BREATHE takes the story of a life-changing disease and documents how it affected an English family for the next three decades. In these years, the 1960s to the 1990s, the world changed greatly in its medical thinking. Robin’s initial disease left him severely physically disabled and as the movie shows, for others with his condition, this meant a life of virtual imprisonment in hospitals, hooked-up to machines. This thinking was dominant in the medical profession, led by a desire to be efficient in the treatment of these patients, however for many, like Robin, this meant an existence that was utterly devoid of the things that make life worth living.
Diana is determined to be Robin’s carer. She works hard to create the circumstances that will improve his days and they have the support of a network of friends.

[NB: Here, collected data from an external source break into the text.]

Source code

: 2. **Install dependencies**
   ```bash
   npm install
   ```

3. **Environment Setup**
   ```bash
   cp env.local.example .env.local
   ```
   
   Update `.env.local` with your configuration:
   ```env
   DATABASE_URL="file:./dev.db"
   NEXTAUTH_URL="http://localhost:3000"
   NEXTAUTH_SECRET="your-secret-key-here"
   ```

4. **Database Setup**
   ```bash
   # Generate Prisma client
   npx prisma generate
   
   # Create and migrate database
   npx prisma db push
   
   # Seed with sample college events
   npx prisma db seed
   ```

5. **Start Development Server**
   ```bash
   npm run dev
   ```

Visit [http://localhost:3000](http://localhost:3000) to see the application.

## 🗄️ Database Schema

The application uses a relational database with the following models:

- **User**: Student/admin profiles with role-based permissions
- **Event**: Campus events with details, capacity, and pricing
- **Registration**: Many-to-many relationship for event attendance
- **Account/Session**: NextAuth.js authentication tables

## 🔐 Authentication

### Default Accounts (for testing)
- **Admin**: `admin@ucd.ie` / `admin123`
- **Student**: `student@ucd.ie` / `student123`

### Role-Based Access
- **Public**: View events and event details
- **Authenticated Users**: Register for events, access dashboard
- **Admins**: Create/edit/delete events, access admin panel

The challenges are daunting, but every hurdle successfully cleared means that others can benefit from the knowledge and experience the Cavendishes gain.
BREATHE is a drama and a romance. At times, it has rather chocolate-boxy visuals but the reality of a broken human body is not completely glossed over. The relationship of Diana and Robin is shown as supportive and happy in the main, but also as ordinary and chafing at other times. Once again, reality is not completely glossed over. Diana and Robin are amazing people, but in the end remain recognisable as suffering and struggling human beings.
Andy Serkis, the actor you know from his motion-captured triumphs (Caesar in the Planet of the Apes movies and Gollum in The Lord of the Rings movies) has done an excellent job in his directorial debut. Actors who direct almost always know how to get the best from their fellow thesps and here Garfield and Foy create an engaging and believable Robin and Diana.
Some of the timeline and actual medical history presented seems quite loose, but the inspiration is what BREATHE is built for, rather than a detailed documentary-style tale. I didn’t necessarily accept all the events as wholly accurate, however I was entertained and ultimately moved by the portrayal of these lives. Running time is 118 minutes. I give the movie a rating of (8/10).
BREATHE is showing in advance screenings in a number of venues around the country (Perthians check out Luna on SX or Cinema Paradiso, Friday 22nd-Sunday 24th). The Australian season proper, commences on Tuesday, December 26th.